## DOCUMENT TEXT:
_ _ _ _ _

2209. Robert Southey to William Peachy, 22 January 1813

2209. Robert Southey to William Peachy, 22 January 1813 *
Keswick. Jany. 22. 1813.
My dear Sir
I have been very desirous of thanking you & Mrs Peachy for some excellent brawn, & for want of any certain direction was about to address my letter x to Bury, with a sort of roving-commission upon the cover, by virtue of which it might have hunted you out; – when luckily the desired information has reached me thro a very unexpected channel. On Monday I met Calvert at Lord Sunderlin’s, & he had heard of you from Mr Spence. [1] I should have written the next day, but delayed it till this evening that I might give you some account of our Keswick gaieties in the preter perfect tense, rather than in the future, – for yesterday we had a grand entertainment at Derwent Bank.
Lord Sunderlin to lighten a few of the weary hours which his poor sister [2] passes, caught hold of the players on his return from Ireland, just as they were packing off from a most unsuccessful campaign in this little town. The drawing room which had luckily in the Pocklington fashion [3] a door at either end, – & more luckily still a back-stairs communication, made a better theatre, than any of the alehouses or barns in the country could have supplied. They had respectable scenery, & Miss Barker ornamented the room with festoons of evergreens & artificial flowers, which had a very beautiful effect pleasing effect. Ours you know xx is but a scanty neighbourhood at all times, – the good-natured old Lord however invited every person with whom he had any xxxx intercourse, – & we mustered about fifty persons besides some dozen or score of children to see Romeo & Juliet & No Song No Supper. [4] Romeo was the best bad actor I ever saw, – that is he was the very worst, & in these cases you know the worse the better. To add to his other accomplishments, the compa he had indulged a little too freely in my Lords kitchen, & was in liquor as well as in love. The company were in good humour & the players, never perhaps before having been either so well paid or so well fed were in high spirits. – The upstairs entertainment concluded with God save the King in full chorus. We then went down to a cold supper – which did honour to the good things of Ireland, & to Ld S’s good housekeeper, – who it seems when he was setting out from for England stuffed his carriage so full of good things, that she hardly left room for himself. There were two long tables in the dining room, – the children had their feast in the room within (Lord S’s bed-chamber) – & the players & servants made merry the while in the kitchen. We broke up about one o clock.

_ _ _ _ _

## GIVEN MATERIAL:
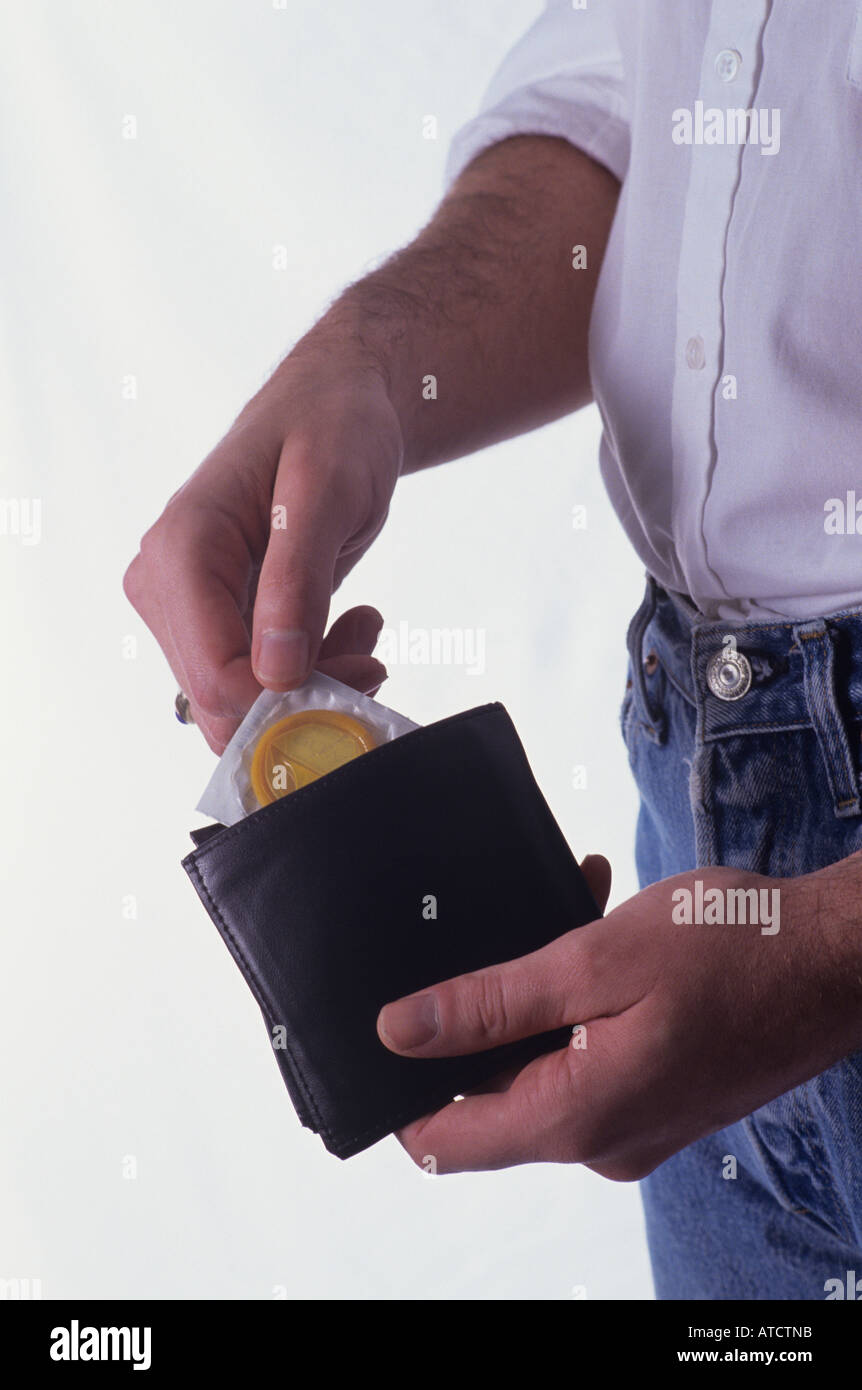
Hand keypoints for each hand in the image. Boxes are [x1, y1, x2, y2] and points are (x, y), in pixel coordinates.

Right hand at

_ _ _ _ _

## WORK TO COMPLETE:
1 - Decide whether each statement agrees with the Southey letter above. Answer yes or no for each and quote the words of the letter that settle it.
(a) The letter was written from Keswick.
(b) The entertainment at Derwent Bank took place on Monday.
(c) The party broke up at about one o'clock.
2 - List every room of the house that the Southey letter above names in its account of the evening at Derwent Bank.

## SOLUTIONS TO THE TASKS:
1 -
(a) Yes: "Keswick. Jany. 22. 1813."
(b) No: "yesterday we had a grand entertainment at Derwent Bank."
(c) Yes: "We broke up about one o clock."

2 -
- The drawing room
- The dining room
- The room within (Lord S's bed-chamber)
- The kitchen